(Description of the task): Below are lines of data; restate word for word those running from the line containing "(149, 447) none" to the line containing "[179,262,238,274] caculating ->", inclusive, and no others.

-- Records shown follows --

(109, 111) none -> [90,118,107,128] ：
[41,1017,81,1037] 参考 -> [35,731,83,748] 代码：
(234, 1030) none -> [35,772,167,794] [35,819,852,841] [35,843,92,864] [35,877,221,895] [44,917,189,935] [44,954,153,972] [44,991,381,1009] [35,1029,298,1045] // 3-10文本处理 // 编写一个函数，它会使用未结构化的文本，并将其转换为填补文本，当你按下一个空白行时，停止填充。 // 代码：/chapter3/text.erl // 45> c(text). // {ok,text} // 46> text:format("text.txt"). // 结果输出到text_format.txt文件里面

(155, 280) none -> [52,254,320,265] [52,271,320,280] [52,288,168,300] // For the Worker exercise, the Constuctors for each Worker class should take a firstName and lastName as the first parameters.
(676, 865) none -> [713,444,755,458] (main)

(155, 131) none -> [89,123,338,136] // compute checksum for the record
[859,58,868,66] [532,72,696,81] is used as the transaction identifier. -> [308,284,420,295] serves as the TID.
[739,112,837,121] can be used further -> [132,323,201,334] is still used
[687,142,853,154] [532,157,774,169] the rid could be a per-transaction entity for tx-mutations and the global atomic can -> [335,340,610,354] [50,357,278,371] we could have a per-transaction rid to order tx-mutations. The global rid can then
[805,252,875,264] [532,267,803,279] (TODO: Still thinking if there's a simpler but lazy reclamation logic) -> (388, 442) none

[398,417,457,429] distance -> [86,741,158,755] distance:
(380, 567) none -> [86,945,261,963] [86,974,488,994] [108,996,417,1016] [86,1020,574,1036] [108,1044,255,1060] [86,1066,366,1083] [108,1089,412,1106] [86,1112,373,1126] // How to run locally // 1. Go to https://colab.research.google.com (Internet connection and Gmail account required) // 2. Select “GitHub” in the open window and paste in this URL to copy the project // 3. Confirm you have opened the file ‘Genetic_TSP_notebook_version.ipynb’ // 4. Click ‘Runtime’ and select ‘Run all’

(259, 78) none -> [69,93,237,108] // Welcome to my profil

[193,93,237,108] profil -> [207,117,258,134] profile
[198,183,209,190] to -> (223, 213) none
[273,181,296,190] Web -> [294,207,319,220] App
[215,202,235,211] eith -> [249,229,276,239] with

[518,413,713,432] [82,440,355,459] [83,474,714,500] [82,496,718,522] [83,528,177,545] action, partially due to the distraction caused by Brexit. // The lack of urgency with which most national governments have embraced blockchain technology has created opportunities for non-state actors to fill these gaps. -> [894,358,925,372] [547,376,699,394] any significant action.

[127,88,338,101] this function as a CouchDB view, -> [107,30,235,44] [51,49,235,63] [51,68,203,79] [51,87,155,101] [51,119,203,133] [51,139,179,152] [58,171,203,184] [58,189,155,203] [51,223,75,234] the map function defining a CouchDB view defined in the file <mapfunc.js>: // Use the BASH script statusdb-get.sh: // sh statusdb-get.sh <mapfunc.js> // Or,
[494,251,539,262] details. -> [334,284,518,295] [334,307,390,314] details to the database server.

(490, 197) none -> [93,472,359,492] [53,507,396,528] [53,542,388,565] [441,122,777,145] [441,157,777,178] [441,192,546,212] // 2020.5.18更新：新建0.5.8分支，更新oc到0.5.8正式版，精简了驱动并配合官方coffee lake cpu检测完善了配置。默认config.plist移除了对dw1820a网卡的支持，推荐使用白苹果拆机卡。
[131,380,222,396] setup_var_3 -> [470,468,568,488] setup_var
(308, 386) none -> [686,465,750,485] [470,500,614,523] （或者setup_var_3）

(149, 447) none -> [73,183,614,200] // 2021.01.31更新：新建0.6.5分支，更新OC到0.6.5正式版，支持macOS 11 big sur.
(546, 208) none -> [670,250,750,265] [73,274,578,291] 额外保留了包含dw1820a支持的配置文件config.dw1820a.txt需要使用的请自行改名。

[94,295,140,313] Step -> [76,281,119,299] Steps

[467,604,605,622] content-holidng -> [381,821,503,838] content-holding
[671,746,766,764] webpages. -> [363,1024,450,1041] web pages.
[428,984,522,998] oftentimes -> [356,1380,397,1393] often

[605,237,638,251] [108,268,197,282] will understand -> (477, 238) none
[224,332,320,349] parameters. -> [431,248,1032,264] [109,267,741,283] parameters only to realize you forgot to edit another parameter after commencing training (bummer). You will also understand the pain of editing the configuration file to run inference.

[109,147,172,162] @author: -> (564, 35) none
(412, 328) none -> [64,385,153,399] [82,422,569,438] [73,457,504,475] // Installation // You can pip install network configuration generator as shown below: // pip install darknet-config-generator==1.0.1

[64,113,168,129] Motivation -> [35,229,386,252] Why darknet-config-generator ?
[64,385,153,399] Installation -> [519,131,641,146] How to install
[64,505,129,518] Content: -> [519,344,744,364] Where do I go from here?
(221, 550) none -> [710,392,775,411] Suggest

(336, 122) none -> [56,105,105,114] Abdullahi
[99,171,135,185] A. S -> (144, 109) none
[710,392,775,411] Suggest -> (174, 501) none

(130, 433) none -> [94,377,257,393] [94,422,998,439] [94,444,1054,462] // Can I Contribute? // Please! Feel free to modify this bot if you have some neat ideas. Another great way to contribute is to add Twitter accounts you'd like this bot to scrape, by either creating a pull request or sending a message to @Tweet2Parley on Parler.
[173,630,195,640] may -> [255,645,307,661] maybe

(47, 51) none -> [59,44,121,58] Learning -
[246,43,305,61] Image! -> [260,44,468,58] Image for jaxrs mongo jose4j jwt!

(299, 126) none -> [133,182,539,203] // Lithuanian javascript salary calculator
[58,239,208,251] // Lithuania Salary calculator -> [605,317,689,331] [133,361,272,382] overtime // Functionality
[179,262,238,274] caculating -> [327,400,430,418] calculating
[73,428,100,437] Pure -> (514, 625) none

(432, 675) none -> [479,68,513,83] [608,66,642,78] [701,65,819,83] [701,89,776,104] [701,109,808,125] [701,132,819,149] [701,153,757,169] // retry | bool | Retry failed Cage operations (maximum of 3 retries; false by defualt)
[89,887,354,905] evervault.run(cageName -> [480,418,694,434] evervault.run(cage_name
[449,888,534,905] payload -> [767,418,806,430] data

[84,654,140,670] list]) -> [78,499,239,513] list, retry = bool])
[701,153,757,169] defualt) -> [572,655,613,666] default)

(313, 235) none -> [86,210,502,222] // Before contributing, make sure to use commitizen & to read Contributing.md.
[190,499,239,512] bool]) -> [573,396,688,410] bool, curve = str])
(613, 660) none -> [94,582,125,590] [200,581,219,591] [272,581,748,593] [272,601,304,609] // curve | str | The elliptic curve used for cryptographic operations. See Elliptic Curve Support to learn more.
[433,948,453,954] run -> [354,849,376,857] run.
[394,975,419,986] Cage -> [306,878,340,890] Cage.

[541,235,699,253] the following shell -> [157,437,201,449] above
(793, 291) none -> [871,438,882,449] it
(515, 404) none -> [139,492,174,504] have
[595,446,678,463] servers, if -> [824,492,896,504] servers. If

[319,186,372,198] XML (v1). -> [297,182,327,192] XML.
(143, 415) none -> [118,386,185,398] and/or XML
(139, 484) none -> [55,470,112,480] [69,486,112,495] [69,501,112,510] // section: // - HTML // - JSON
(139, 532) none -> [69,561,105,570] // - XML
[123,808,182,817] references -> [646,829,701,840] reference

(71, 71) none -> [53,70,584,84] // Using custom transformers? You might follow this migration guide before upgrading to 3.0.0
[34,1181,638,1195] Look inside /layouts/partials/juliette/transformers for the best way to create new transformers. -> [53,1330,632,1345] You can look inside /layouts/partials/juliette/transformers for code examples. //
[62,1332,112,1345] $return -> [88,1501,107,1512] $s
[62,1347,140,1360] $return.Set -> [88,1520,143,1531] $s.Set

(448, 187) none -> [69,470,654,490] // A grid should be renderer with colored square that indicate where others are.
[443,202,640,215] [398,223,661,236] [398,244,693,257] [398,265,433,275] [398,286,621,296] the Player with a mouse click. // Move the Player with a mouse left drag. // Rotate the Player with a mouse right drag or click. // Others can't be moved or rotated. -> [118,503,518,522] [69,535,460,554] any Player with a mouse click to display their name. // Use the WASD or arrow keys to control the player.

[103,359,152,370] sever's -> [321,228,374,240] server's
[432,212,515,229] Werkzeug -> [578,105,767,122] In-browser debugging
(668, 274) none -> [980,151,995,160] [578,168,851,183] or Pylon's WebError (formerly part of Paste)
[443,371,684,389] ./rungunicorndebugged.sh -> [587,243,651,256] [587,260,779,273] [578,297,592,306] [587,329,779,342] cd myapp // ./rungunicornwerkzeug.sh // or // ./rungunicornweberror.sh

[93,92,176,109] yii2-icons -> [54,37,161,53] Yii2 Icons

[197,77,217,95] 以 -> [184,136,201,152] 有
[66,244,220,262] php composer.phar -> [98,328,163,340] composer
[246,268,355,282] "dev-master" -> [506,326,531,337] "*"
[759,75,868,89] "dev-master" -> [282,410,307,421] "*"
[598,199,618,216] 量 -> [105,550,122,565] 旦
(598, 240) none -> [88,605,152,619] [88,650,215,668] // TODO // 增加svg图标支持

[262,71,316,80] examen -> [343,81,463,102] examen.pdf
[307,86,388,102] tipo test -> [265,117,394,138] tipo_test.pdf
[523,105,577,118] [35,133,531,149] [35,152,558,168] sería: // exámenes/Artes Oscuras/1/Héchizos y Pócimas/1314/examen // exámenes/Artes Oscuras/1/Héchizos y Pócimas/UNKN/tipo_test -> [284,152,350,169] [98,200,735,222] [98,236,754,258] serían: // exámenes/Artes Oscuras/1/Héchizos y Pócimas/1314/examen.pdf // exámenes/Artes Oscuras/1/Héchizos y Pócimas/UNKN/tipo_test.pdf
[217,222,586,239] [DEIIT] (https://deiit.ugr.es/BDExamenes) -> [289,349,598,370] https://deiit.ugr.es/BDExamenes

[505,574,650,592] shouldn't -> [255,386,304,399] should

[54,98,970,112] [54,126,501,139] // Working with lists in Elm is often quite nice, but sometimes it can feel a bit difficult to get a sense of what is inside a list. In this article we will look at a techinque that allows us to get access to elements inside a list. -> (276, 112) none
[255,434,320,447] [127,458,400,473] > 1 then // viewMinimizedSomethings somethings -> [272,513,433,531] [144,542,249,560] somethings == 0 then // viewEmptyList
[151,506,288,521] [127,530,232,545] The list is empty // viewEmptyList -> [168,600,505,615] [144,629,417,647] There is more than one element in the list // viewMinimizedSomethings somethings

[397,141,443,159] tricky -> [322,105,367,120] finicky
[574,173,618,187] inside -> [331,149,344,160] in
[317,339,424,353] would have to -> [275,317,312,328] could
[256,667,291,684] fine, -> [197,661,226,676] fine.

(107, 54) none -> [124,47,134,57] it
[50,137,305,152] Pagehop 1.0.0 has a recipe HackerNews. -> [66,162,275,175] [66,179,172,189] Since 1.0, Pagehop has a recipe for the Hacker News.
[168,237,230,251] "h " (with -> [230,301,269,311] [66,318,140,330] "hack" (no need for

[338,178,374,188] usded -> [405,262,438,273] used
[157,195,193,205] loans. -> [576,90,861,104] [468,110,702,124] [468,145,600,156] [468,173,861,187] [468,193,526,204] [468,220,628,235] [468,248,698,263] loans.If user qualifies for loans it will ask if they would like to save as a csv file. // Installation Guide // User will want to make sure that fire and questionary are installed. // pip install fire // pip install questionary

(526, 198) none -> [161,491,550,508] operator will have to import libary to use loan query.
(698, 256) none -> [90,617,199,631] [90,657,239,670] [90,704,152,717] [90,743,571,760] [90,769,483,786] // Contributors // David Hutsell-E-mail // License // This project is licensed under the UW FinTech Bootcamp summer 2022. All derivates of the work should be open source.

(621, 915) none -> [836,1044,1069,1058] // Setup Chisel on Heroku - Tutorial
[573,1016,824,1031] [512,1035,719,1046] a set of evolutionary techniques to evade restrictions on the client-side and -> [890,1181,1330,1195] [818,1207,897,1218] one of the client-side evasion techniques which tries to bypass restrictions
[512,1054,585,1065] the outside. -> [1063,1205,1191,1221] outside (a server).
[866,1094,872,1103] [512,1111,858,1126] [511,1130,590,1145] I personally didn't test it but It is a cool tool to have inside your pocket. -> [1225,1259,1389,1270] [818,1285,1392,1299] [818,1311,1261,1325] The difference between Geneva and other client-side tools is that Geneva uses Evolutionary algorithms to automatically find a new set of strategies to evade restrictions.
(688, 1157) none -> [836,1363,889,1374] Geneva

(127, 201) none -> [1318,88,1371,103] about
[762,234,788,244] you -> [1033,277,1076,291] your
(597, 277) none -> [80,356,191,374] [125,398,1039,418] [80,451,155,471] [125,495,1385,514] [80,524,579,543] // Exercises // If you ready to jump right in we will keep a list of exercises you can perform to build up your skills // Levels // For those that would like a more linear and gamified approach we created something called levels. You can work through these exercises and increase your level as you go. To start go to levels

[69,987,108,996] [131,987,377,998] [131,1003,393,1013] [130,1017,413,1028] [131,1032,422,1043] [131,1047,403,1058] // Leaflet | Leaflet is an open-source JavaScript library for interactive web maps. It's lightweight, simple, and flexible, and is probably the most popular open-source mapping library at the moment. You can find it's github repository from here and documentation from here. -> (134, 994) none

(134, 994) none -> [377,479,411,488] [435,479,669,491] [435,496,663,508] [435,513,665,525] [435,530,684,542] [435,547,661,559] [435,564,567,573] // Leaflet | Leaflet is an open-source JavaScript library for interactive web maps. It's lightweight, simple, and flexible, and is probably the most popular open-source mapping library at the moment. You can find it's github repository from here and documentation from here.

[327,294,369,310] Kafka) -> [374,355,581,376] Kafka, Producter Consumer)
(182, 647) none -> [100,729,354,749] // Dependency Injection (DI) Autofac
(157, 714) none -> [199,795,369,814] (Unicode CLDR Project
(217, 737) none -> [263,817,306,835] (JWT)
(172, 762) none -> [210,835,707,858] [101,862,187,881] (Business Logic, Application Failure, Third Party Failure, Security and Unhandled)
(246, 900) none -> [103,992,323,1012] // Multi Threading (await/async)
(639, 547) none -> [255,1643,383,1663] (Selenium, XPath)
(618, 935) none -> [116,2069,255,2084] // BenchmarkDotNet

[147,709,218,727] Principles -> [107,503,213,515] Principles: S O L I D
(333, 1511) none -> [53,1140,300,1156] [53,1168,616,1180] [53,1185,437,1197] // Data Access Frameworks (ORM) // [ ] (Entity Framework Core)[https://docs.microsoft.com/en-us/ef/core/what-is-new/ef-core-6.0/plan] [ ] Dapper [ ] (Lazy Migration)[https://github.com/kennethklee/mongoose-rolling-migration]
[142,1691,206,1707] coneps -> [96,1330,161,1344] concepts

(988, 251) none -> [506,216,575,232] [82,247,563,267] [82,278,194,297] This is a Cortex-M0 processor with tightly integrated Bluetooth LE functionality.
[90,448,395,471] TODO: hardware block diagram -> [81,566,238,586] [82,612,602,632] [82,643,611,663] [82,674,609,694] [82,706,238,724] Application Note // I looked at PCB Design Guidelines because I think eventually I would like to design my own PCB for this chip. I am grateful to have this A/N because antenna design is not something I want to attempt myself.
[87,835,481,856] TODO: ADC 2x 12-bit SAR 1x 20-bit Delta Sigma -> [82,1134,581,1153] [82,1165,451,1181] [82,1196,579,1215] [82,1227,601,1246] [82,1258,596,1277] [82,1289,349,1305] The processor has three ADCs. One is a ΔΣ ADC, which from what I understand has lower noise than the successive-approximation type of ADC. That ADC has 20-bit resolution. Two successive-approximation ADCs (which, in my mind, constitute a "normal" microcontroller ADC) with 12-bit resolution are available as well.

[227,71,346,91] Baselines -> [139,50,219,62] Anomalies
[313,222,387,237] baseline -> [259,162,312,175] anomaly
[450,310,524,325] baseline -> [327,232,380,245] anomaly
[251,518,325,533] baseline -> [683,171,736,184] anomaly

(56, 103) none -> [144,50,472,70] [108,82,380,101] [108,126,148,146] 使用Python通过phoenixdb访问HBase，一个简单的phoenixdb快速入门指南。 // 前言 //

-- Records shown concluded --

(Task solution):
(149, 447) none -> [73,183,614,200] // 2021.01.31更新：新建0.6.5分支，更新OC到0.6.5正式版，支持macOS 11 big sur.
(546, 208) none -> [670,250,750,265] [73,274,578,291] 额外保留了包含dw1820a支持的配置文件config.dw1820a.txt需要使用的请自行改名。

[94,295,140,313] Step -> [76,281,119,299] Steps

[467,604,605,622] content-holidng -> [381,821,503,838] content-holding
[671,746,766,764] webpages. -> [363,1024,450,1041] web pages.
[428,984,522,998] oftentimes -> [356,1380,397,1393] often

[605,237,638,251] [108,268,197,282] will understand -> (477, 238) none
[224,332,320,349] parameters. -> [431,248,1032,264] [109,267,741,283] parameters only to realize you forgot to edit another parameter after commencing training (bummer). You will also understand the pain of editing the configuration file to run inference.

[109,147,172,162] @author: -> (564, 35) none
(412, 328) none -> [64,385,153,399] [82,422,569,438] [73,457,504,475] // Installation // You can pip install network configuration generator as shown below: // pip install darknet-config-generator==1.0.1

[64,113,168,129] Motivation -> [35,229,386,252] Why darknet-config-generator ?
[64,385,153,399] Installation -> [519,131,641,146] How to install
[64,505,129,518] Content: -> [519,344,744,364] Where do I go from here?
(221, 550) none -> [710,392,775,411] Suggest

(336, 122) none -> [56,105,105,114] Abdullahi
[99,171,135,185] A. S -> (144, 109) none
[710,392,775,411] Suggest -> (174, 501) none

(130, 433) none -> [94,377,257,393] [94,422,998,439] [94,444,1054,462] // Can I Contribute? // Please! Feel free to modify this bot if you have some neat ideas. Another great way to contribute is to add Twitter accounts you'd like this bot to scrape, by either creating a pull request or sending a message to @Tweet2Parley on Parler.
[173,630,195,640] may -> [255,645,307,661] maybe

(47, 51) none -> [59,44,121,58] Learning -
[246,43,305,61] Image! -> [260,44,468,58] Image for jaxrs mongo jose4j jwt!

(299, 126) none -> [133,182,539,203] // Lithuanian javascript salary calculator
[58,239,208,251] // Lithuania Salary calculator -> [605,317,689,331] [133,361,272,382] overtime // Functionality
[179,262,238,274] caculating -> [327,400,430,418] calculating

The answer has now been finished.